*** Opening of INPUT RECORDS ***

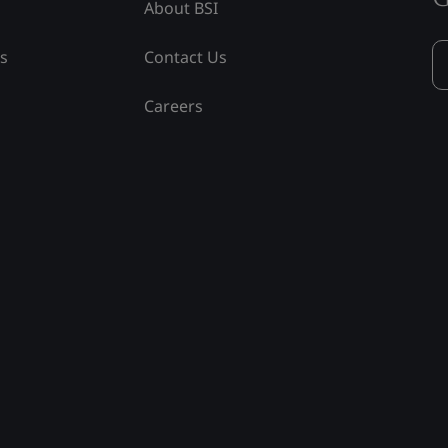
About BSI
ss
Contact Us
Careers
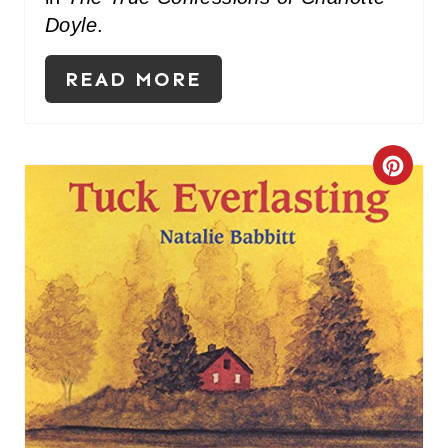
Doyle
.
READ MORE
C
R
E
A
T
E
P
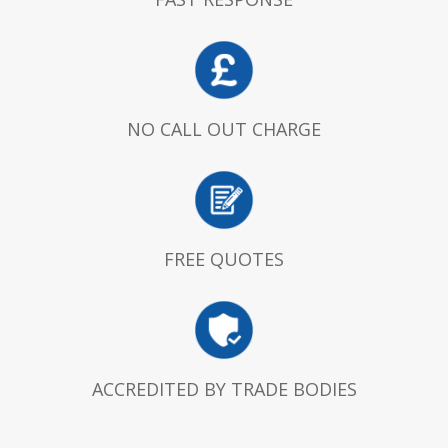
NO CALL OUT CHARGE
FREE QUOTES
ACCREDITED BY TRADE BODIES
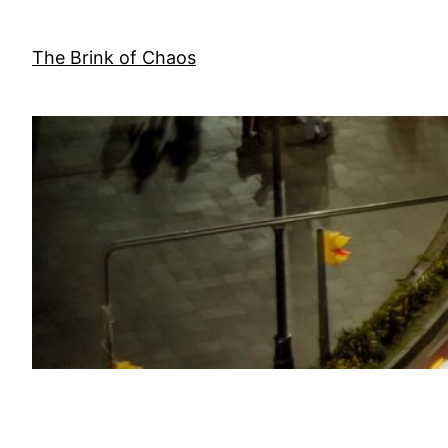
Skip
to
The Brink of Chaos
content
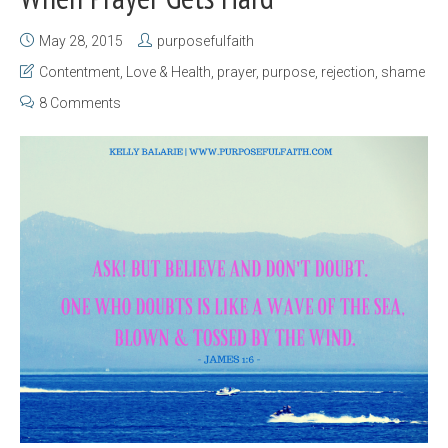
May 28, 2015
purposefulfaith
Contentment
,
Love & Health
,
prayer
,
purpose
,
rejection
,
shame
8 Comments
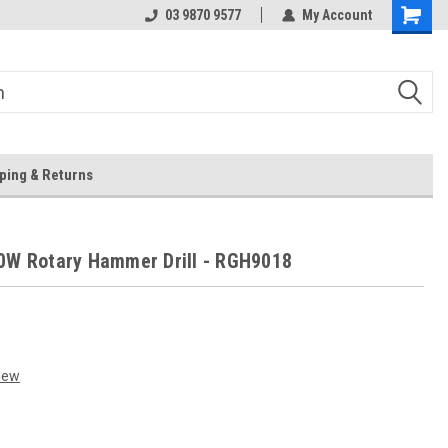
 Store
Or Browse Online
03 9870 9577
My Account
ping & Returns
0W Rotary Hammer Drill - RGH9018
iew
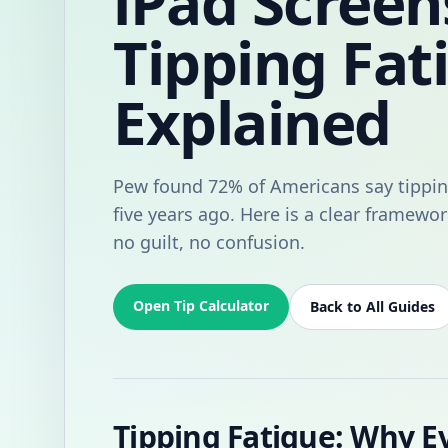
iPad Screen
Tipping Fat
Explained
Pew found 72% of Americans say tippin
five years ago. Here is a clear framewor
no guilt, no confusion.
Open Tip Calculator
Back to All Guides
Tipping Fatigue: Why E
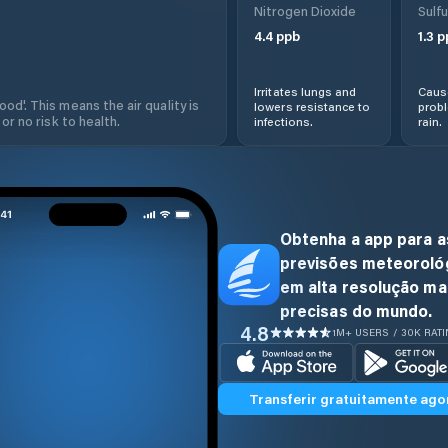
Nitrogen Dioxide
Sulfu
4.4
ppb
1.3
p
Irritates lungs and
Cause
od'. This means the air quality is
lowers resistance to
prob
 or no risk to health.
infections.
rain.
Obtenha a app para a
previsões meteoroló
em alta resolução ma
precisas do mundo.
4.8
1M+ USERS / 30K RAT
Transferir gratuitamente ago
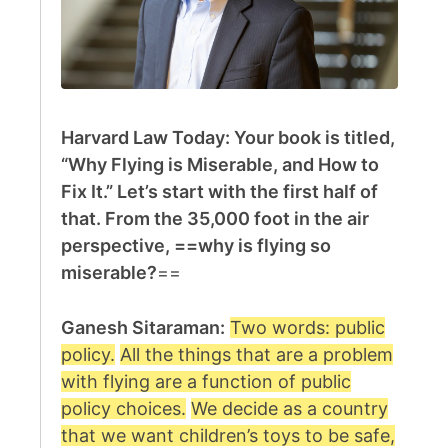
Harvard Law Today: Your book is titled,
“Why Flying is Miserable, and How to
Fix It.” Let’s start with the first half of
that. From the 35,000 foot in the air
perspective, ==why is flying so
miserable?
==
Ganesh Sitaraman:
Two words: public
policy.
All the things that are a problem
with flying are a function of public
policy choices.
We decide as a country
that we want children’s toys to be safe,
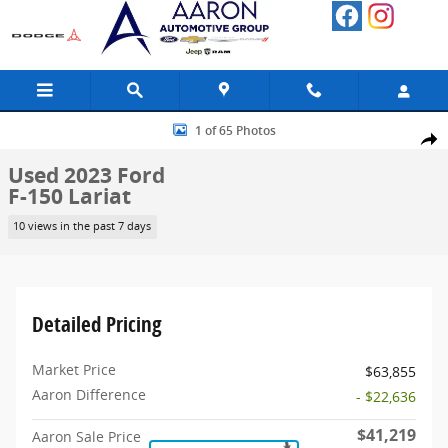
Skip to main content
Used 2023 Ford F-150 Lariat Truck Photo 1 of 65
1 of 65 Photos
Share
Used 2023 Ford
F-150 Lariat
10 views in the past 7 days
Detailed Pricing
Market Price
$63,855
Aaron Difference
- $22,636
$41,219
Aaron Sale Price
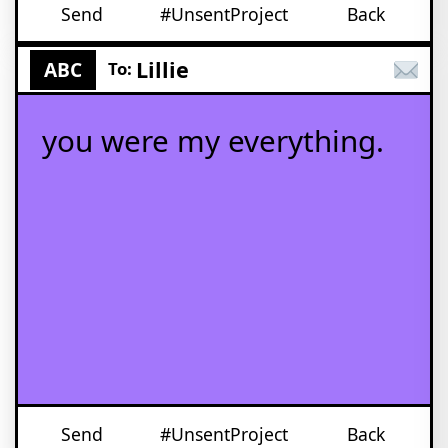
Send
#UnsentProject
Back
Lillie
ABC
To:
you were my everything.
Send
#UnsentProject
Back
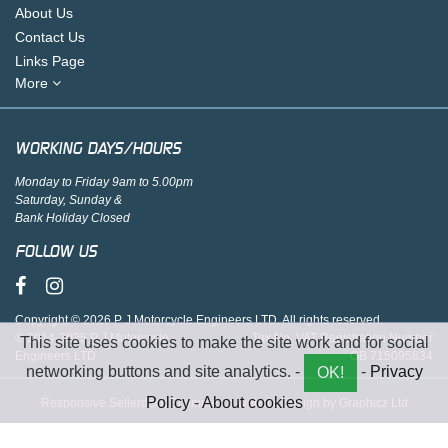
About Us
Contact Us
Links Page
More
WORKING DAYS/HOURS
Monday to Friday 9am to 5.00pm
Saturday, Sunday &
Bank Holiday Closed
FOLLOW US
Copyright © 2026 P J Motorcycle Engineers LTD. All rights reserved.
© 2014-2025 P J Motorcycle
Tax No. VAT Registration Number
This site uses cookies to make the site work and for social
Engineers LTD
GB 715095834
networking buttons and site analytics. -
-
Privacy
OK!
Policy
-
About cookies
Responsive Sellerdeck Ecommerce website design by Graphicz Ltd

*** Close of INPUT RECORDS ***

*THE PROBLEM*. Can you give the text read from every item above as a JSON list of strings, one string per line, with blank lines dropped and the pictures left out?

*ANSWER TO THE EXERCISE*.
[
  "About BSI",
  "ss",
  "Contact Us",
  "Careers",
  "Doyle",
  ".",
  "READ MORE",
  "C",
  "R",
  "E",
  "A",
  "T",
  "E",
  "P",
  "NO CALL OUT CHARGE",
  "FREE QUOTES",
  "ACCREDITED BY TRADE BODIES",
  "Skip",
  "to",
  "The Brink of Chaos",
  "content",
  "May 28, 2015",
  "purposefulfaith",
  "Contentment",
  ",",
  "Love & Health",
  ",",
  "prayer",
  ",",
  "purpose",
  ",",
  "rejection",
  ",",
  "shame",
  "8 Comments",
  " Store",
  "Or Browse Online",
  "03 9870 9577",
  "My Account",
  "ping & Returns",
  "0W Rotary Hammer Drill - RGH9018",
  "iew",
  "iPad Screen",
  "Tipping Fat",
  "Explained",
  "Pew found 72% of Americans say tippin",
  "five years ago. Here is a clear framewor",
  "no guilt, no confusion.",
  "Open Tip Calculator",
  "Back to All Guides",
  "Tipping Fatigue: Why E",
  "Nitrogen Dioxide",
  "Sulfu",
  "4.4",
  "ppb",
  "1.3",
  "p",
  "Irritates lungs and",
  "Cause",
  "od'. This means the air quality is",
  "lowers resistance to",
  "prob",
  " or no risk to health.",
  "infections.",
  "rain.",
  "Obtenha a app para a",
  "previsões meteoroló",
  "em alta resolução ma",
  "precisas do mundo.",
  "4.8",
  "1M+ USERS / 30K RAT",
  "Transferir gratuitamente ago",
  "Harvard Law Today: Your book is titled,",
  "“Why Flying is Miserable, and How to",
  "Fix It.” Let’s start with the first half of",
  "that. From the 35,000 foot in the air",
  "perspective, ==why is flying so",
  "miserable?",
  "==",
  "Ganesh Sitaraman:",
  "Two words: public",
  "policy.",
  "All the things that are a problem",
  "with flying are a function of public",
  "policy choices.",
  "We decide as a country",
  "that we want children’s toys to be safe,",
  "Skip to main content",
  "Used 2023 Ford F-150 Lariat Truck Photo 1 of 65",
  "1 of 65 Photos",
  "Share",
  "Used 2023 Ford",
  "F-150 Lariat",
  "10 views in the past 7 days",
  "Detailed Pricing",
  "Market Price",
  "$63,855",
  "Aaron Difference",
  "- $22,636",
  "$41,219",
  "Aaron Sale Price",
  "Send",
  "#UnsentProject",
  "Back",
  "Lillie",
  "ABC",
  "To:",
  "you were my everything.",
  "Send",
  "#UnsentProject",
  "Back",
  "About Us",
  "Contact Us",
  "Links Page",
  "More",
  "WORKING DAYS/HOURS",
  "Monday to Friday 9am to 5.00pm",
  "Saturday, Sunday &",
  "Bank Holiday Closed",
  "FOLLOW US",
  "Copyright © 2026 P J Motorcycle Engineers LTD. All rights reserved.",
  "© 2014-2025 P J Motorcycle",
  "Tax No. VAT Registration Number",
  "This site uses cookies to make the site work and for social",
  "Engineers LTD",
  "GB 715095834",
  "networking buttons and site analytics. -",
  "-",
  "Privacy",
  "OK!",
  "Policy",
  "-",
  "About cookies",
  "Responsive Sellerdeck Ecommerce website design by Graphicz Ltd"
]